--- Document structure recognition data ---
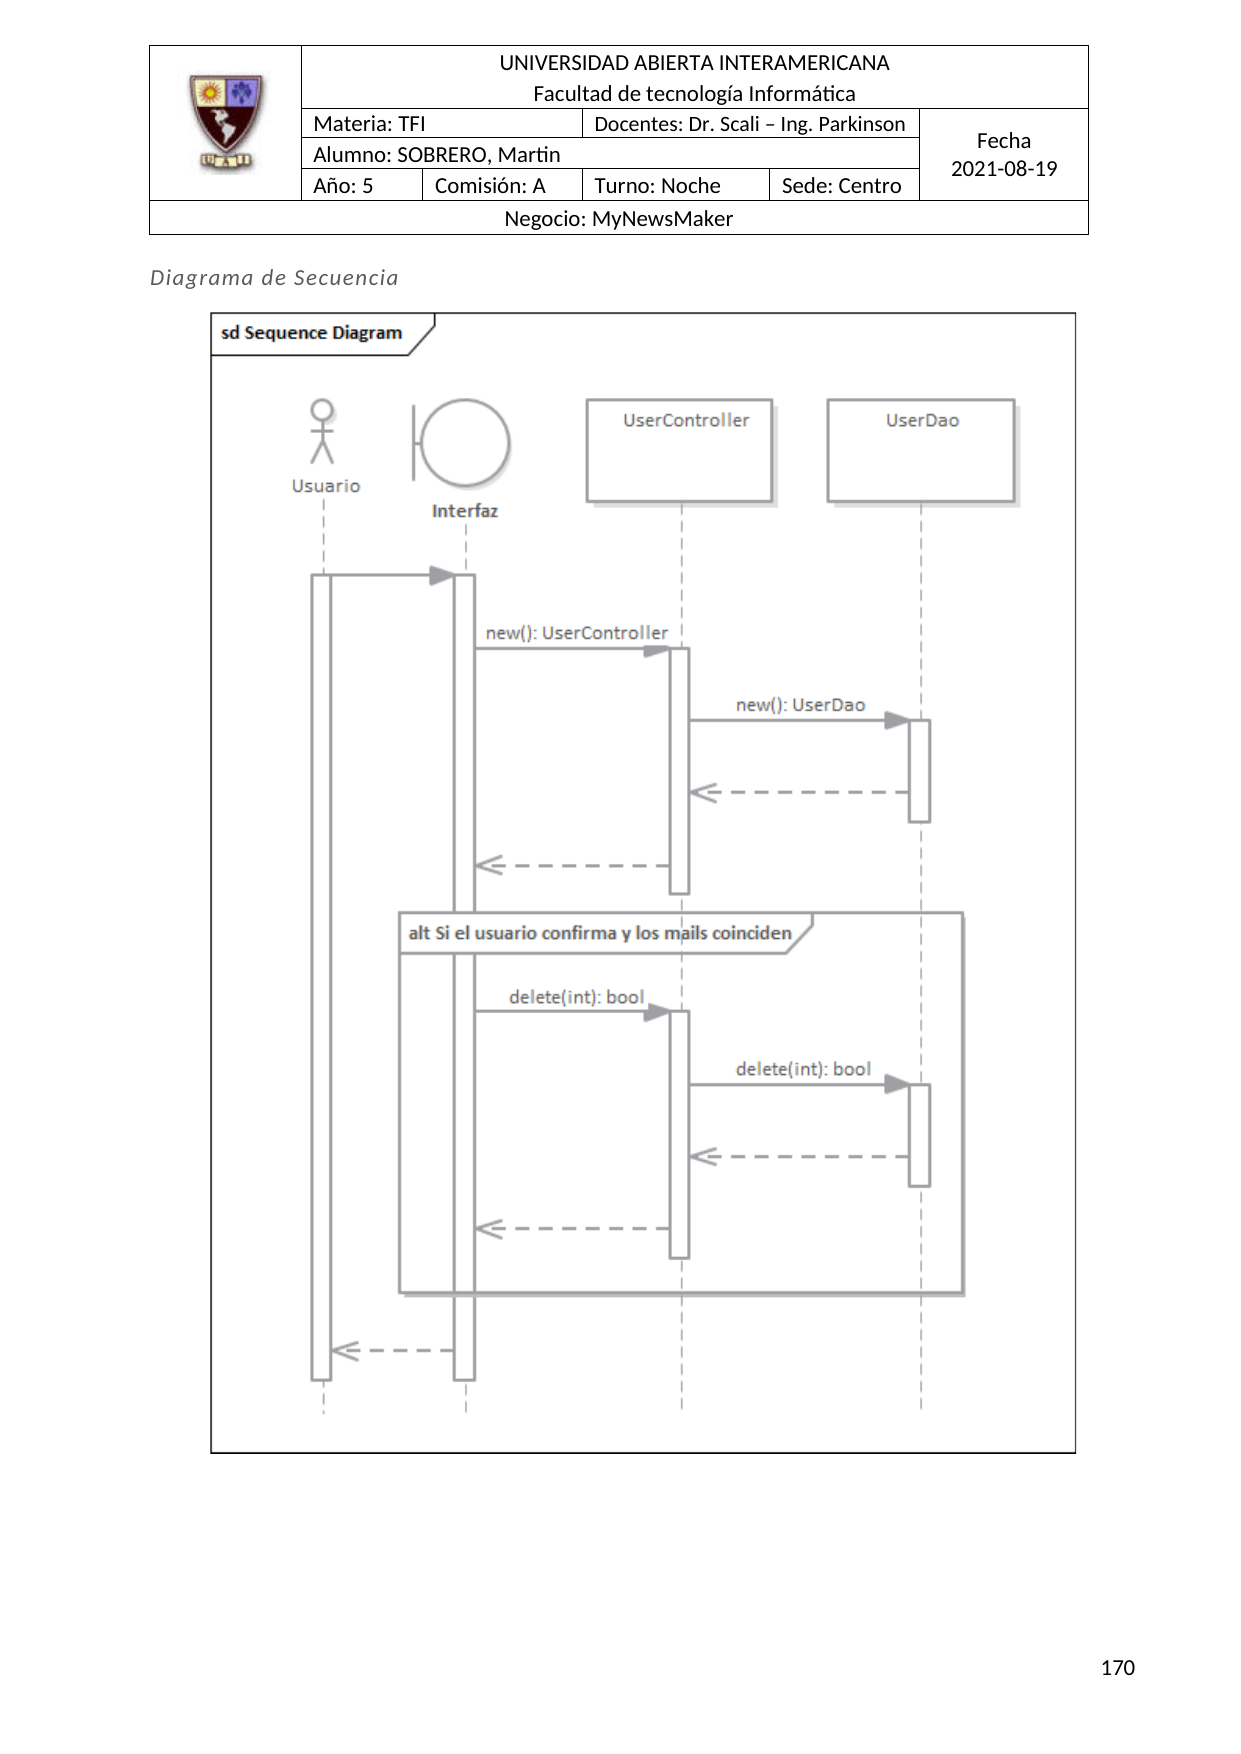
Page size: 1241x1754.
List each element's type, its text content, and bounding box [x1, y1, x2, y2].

picture [209, 311, 1077, 1454]
picture [175, 67, 276, 180]
subtitle Diagrama de Secuencia [150, 263, 1135, 291]
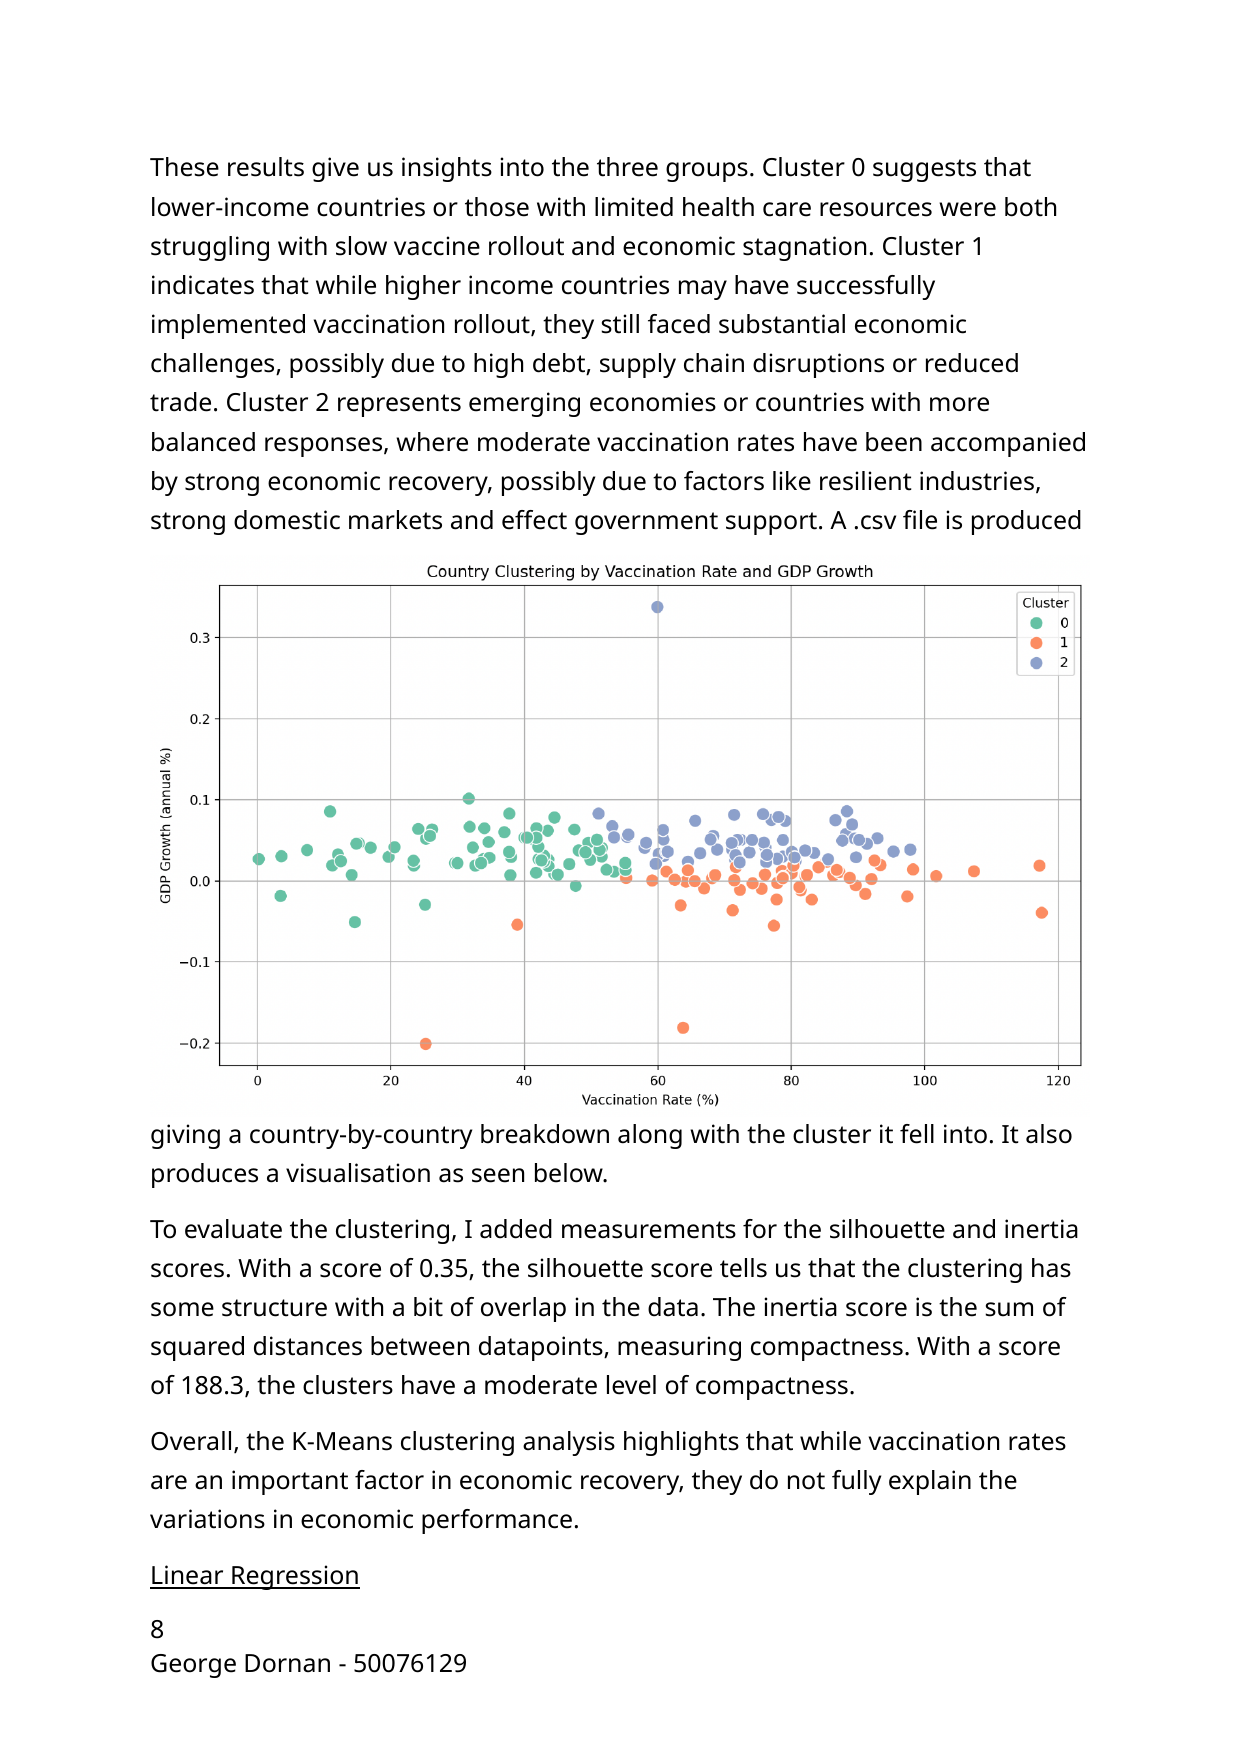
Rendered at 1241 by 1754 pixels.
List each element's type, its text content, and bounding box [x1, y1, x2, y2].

text These results give us insights into the three groups. Cluster 0 suggests that lower-income countries or those with limited health care resources were both struggling with slow vaccine rollout and economic stagnation. Cluster 1 indicates that while higher income countries may have successfully implemented vaccination rollout, they still faced substantial economic challenges, possibly due to high debt, supply chain disruptions or reduced trade. Cluster 2 represents emerging economies or countries with more balanced responses, where moderate vaccination rates have been accompanied by strong economic recovery, possibly due to factors like resilient industries, strong domestic markets and effect government support. A .csv file is produced giving a country-by-country breakdown along with the cluster it fell into. It also produces a visualisation as seen below. [150, 150, 1090, 555]
text Overall, the K-Means clustering analysis highlights that while vaccination rates are an important factor in economic recovery, they do not fully explain the variations in economic performance. [150, 1424, 1090, 1536]
text To evaluate the clustering, I added measurements for the silhouette and inertia scores. With a score of 0.35, the silhouette score tells us that the clustering has some structure with a bit of overlap in the data. The inertia score is the sum of squared distances between datapoints, measuring compactness. With a score of 188.3, the clusters have a moderate level of compactness. [150, 1211, 1090, 1402]
text These results give us insights into the three groups. Cluster 0 suggests that lower-income countries or those with limited health care resources were both struggling with slow vaccine rollout and economic stagnation. Cluster 1 indicates that while higher income countries may have successfully implemented vaccination rollout, they still faced substantial economic challenges, possibly due to high debt, supply chain disruptions or reduced trade. Cluster 2 represents emerging economies or countries with more balanced responses, where moderate vaccination rates have been accompanied by strong economic recovery, possibly due to factors like resilient industries, strong domestic markets and effect government support. A .csv file is produced giving a country-by-country breakdown along with the cluster it fell into. It also produces a visualisation as seen below. [150, 1117, 1090, 1189]
picture [150, 555, 1091, 1117]
text Linear Regression [150, 1558, 1090, 1592]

--- REQUIREMENT ---
State how many lines of the data above contain the word "while", and include nothing other than that number.

--- PROBLEM SOLUTION ---
3